Segundo a pasta, os recursos foram captados por meio do Eco Invest Brasil, programa voltado à atração de investimentos públicos e privados para projetos sustentáveis. Até o momento, quatro leilões foram realizados dentro da iniciativa.
O ministério também destacou a emissão dos primeiros títulos soberanos sustentáveis do Brasil, que somaram R$ 5,5 bilhões, além do avanço de instrumentos de financiamento voltados à transição para uma economia de baixo carbono.
Entre os resultados apresentados estão ainda a emissão de R$ 396 bilhões em debêntures entre 2023 e 2026 e a previsão de R$ 18,3 bilhões em créditos fiscais para o Programa de Desenvolvimento do Hidrogênio de Baixa Emissão no período de 2028 a 2032.
Governo projeta impactos econômicos no longo prazo
De acordo com o Ministério da Fazenda, os principais efeitos do Plano de Transformação Ecológica deverão ser percebidos ao longo dos próximos 10 a 15 anos, conforme estudo divulgado pela própria pasta.
Em projeções para o período de 2025 a 2030, o governo estima que o crescimento médio anual do Produto Interno Bruto (PIB) poderá passar de 2,38% para até 3,02% em um cenário intermediário, caso as medidas previstas sejam implementadas.

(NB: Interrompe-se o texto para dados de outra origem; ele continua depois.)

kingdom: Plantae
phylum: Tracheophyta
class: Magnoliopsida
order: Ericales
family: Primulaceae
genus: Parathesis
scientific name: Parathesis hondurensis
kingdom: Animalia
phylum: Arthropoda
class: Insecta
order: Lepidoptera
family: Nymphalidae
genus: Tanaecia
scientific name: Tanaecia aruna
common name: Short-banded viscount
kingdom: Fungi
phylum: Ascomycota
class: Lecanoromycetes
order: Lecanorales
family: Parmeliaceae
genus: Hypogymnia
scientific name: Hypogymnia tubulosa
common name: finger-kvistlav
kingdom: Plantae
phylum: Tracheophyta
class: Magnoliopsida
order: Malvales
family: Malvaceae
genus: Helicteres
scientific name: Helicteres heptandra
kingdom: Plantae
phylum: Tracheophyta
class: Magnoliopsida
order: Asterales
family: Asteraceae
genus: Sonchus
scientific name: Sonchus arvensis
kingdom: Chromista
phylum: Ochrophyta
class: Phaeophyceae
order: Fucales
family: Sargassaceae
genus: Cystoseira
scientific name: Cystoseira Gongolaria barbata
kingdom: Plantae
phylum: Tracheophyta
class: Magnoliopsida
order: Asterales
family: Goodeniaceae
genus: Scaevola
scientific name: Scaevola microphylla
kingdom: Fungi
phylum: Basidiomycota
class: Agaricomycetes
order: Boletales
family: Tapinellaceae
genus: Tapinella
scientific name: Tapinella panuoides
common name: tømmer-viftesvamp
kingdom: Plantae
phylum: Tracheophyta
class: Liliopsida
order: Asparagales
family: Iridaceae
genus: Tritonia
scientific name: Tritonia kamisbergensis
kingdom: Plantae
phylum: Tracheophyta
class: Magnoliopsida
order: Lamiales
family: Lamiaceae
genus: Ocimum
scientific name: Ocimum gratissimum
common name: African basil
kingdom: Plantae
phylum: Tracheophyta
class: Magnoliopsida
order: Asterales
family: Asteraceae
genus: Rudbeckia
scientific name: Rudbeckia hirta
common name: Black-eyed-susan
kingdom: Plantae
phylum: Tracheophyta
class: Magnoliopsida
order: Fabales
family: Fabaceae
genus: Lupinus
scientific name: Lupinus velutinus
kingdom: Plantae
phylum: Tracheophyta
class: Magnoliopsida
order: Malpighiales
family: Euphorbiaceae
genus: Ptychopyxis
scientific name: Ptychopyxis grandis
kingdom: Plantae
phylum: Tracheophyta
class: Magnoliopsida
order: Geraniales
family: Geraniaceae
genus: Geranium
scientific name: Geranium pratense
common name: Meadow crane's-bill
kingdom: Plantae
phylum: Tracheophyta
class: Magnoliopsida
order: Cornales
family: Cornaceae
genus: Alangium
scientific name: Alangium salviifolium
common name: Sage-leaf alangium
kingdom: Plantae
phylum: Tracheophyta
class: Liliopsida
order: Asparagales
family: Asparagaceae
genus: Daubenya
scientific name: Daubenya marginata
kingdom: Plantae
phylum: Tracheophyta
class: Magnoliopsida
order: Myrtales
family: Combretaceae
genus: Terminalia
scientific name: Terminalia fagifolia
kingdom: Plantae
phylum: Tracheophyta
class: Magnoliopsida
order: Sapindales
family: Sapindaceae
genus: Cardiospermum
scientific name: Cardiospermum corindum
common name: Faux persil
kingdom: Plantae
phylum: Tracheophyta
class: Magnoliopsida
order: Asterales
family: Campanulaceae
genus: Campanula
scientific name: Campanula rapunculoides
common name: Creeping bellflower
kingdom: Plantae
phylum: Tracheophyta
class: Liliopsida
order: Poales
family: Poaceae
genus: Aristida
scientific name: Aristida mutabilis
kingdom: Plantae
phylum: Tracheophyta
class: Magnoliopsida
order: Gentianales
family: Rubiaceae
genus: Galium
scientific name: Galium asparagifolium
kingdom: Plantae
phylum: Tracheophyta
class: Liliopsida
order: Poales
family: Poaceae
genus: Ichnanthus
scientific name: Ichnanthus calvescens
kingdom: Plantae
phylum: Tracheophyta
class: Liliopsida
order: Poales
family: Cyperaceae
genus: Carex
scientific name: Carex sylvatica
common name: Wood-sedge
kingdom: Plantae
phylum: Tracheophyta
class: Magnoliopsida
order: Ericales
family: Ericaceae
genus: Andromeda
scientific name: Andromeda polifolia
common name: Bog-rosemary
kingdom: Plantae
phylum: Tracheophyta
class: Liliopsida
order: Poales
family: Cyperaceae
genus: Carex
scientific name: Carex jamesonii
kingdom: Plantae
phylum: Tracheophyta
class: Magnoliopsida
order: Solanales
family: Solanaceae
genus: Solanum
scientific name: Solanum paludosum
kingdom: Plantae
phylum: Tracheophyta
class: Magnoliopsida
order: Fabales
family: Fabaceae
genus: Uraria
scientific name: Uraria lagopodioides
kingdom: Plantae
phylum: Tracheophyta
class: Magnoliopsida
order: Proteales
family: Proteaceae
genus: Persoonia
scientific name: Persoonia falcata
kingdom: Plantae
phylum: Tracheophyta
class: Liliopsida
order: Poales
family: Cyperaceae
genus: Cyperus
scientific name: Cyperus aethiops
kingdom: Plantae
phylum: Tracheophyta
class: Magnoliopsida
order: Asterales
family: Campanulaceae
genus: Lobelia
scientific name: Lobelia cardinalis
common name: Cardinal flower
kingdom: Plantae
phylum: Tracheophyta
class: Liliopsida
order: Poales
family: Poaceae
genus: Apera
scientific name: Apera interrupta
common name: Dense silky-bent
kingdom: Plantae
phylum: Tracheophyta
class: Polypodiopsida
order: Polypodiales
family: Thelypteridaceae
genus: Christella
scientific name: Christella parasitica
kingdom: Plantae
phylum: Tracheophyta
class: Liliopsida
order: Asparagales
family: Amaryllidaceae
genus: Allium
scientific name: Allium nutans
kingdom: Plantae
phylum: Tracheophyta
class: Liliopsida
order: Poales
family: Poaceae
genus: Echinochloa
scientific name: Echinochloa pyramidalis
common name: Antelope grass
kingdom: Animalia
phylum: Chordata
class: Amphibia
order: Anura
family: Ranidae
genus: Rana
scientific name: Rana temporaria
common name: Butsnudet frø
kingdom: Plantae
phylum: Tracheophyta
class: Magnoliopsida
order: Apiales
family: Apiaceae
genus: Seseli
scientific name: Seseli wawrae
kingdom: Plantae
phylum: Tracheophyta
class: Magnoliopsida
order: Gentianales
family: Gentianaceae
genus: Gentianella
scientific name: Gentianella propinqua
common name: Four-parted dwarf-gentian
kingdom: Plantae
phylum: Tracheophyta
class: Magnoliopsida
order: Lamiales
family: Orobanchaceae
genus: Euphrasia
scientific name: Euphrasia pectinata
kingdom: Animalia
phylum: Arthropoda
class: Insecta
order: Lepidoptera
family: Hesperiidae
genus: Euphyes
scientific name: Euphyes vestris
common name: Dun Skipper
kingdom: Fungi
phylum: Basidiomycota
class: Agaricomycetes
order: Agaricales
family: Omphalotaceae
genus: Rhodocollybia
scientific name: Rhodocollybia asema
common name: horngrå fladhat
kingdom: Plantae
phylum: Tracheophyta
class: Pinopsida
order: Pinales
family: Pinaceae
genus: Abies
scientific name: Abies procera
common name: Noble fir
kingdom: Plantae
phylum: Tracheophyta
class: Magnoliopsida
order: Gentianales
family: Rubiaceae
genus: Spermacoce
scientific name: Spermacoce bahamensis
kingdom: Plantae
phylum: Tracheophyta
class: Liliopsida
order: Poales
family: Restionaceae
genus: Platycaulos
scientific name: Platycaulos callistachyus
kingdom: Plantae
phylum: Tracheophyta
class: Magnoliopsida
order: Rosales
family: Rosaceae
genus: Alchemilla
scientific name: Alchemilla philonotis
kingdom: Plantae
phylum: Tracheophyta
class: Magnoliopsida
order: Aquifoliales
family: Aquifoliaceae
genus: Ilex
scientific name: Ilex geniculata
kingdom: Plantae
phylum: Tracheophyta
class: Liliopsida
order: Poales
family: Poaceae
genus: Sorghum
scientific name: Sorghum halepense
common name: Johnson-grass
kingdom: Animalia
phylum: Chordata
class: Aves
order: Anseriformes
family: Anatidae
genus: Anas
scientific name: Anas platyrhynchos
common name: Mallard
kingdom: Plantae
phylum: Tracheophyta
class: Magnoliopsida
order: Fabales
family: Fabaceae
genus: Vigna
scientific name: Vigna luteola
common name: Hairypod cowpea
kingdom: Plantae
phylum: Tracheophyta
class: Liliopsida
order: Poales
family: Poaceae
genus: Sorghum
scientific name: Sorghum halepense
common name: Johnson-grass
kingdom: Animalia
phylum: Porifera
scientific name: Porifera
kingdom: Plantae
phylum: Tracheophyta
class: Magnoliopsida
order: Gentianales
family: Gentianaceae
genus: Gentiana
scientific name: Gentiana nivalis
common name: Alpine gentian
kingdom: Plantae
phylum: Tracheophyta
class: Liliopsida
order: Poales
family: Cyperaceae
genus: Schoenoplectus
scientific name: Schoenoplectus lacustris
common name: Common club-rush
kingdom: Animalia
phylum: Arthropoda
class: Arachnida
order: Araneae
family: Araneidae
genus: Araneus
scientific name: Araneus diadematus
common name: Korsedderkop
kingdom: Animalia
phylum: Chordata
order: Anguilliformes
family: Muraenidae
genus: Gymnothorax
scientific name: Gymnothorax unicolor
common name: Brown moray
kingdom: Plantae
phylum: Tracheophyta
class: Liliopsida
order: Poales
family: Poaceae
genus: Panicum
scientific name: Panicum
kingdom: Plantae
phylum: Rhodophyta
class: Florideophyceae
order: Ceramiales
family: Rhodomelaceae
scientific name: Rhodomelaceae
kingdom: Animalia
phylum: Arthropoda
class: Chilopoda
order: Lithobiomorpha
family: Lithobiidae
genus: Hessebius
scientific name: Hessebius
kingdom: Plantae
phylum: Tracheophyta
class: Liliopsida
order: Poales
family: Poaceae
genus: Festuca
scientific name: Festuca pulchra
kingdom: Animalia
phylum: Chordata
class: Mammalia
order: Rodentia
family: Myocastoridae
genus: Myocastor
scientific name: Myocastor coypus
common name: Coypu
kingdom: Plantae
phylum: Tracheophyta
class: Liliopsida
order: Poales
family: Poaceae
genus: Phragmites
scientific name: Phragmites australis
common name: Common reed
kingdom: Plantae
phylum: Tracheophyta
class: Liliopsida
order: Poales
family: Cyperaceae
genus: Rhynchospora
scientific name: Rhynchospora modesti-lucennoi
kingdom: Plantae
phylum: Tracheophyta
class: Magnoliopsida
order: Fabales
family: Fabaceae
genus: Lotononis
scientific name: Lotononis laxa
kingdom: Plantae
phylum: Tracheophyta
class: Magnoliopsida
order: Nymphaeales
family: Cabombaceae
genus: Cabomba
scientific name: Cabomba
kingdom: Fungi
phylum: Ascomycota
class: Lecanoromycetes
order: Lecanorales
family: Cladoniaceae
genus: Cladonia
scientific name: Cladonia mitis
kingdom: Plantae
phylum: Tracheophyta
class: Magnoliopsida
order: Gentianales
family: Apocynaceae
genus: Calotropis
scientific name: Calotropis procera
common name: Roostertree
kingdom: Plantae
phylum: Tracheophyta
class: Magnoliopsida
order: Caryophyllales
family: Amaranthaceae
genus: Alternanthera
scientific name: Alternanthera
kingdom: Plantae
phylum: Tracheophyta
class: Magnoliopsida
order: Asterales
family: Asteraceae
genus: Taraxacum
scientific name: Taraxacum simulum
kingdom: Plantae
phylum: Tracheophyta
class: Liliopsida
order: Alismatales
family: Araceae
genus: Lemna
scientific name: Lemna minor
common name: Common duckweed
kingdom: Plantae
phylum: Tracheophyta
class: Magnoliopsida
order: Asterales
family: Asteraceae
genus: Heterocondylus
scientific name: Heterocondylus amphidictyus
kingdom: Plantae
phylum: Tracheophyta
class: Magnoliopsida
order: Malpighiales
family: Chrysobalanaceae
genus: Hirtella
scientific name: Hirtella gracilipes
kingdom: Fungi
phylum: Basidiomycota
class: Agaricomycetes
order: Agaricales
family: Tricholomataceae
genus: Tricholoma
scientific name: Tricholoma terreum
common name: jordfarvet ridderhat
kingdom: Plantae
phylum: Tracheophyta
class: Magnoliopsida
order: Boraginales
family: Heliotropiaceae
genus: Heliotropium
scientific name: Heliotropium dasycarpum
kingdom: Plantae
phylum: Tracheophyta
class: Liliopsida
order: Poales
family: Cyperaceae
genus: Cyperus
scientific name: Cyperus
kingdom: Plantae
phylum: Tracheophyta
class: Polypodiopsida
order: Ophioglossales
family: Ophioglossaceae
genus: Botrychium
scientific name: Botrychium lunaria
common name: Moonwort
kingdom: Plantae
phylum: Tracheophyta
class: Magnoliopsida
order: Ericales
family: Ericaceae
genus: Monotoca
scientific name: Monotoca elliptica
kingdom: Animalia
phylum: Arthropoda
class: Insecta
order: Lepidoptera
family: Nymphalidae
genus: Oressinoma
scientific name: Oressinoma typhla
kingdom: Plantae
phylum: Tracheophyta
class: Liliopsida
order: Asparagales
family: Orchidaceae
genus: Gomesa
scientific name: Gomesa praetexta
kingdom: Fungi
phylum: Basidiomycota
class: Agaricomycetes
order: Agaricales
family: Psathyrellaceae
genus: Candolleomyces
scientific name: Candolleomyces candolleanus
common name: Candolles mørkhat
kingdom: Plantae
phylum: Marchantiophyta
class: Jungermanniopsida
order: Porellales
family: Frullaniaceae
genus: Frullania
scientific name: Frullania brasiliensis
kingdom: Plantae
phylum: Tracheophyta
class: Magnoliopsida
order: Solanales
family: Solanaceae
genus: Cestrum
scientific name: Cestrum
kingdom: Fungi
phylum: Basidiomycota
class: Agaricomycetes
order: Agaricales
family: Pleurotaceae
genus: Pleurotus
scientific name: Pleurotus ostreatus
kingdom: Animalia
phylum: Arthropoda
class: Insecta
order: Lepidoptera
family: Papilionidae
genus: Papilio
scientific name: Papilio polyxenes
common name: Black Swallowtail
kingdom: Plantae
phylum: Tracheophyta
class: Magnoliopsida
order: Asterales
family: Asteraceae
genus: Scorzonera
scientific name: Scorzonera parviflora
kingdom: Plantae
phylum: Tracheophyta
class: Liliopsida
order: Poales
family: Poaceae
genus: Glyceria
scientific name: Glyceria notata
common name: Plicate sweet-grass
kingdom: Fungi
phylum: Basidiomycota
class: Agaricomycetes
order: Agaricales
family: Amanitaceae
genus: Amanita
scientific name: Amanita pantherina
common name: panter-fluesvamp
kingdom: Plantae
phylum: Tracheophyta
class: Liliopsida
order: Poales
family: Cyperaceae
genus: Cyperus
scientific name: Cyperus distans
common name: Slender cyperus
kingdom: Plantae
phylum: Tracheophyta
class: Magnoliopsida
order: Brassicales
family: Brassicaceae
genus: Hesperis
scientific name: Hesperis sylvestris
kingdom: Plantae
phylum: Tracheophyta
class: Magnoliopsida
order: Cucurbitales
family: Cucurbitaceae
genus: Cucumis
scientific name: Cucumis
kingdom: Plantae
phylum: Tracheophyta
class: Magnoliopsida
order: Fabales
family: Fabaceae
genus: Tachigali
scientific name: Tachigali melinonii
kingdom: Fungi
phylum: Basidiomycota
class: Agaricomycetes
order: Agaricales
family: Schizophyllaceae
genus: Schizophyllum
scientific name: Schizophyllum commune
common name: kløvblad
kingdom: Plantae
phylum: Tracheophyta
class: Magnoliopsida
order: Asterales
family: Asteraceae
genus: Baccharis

Em um cenário mais conservador, a estimativa é de avanço de 1,19% para até 1,83% ao ano.
O Plano de Transformação Ecológica reúne políticas públicas voltadas ao desenvolvimento sustentável, com foco na ampliação de investimentos, inovação, descarbonização da economia e fortalecimento de setores ligados à transição energética.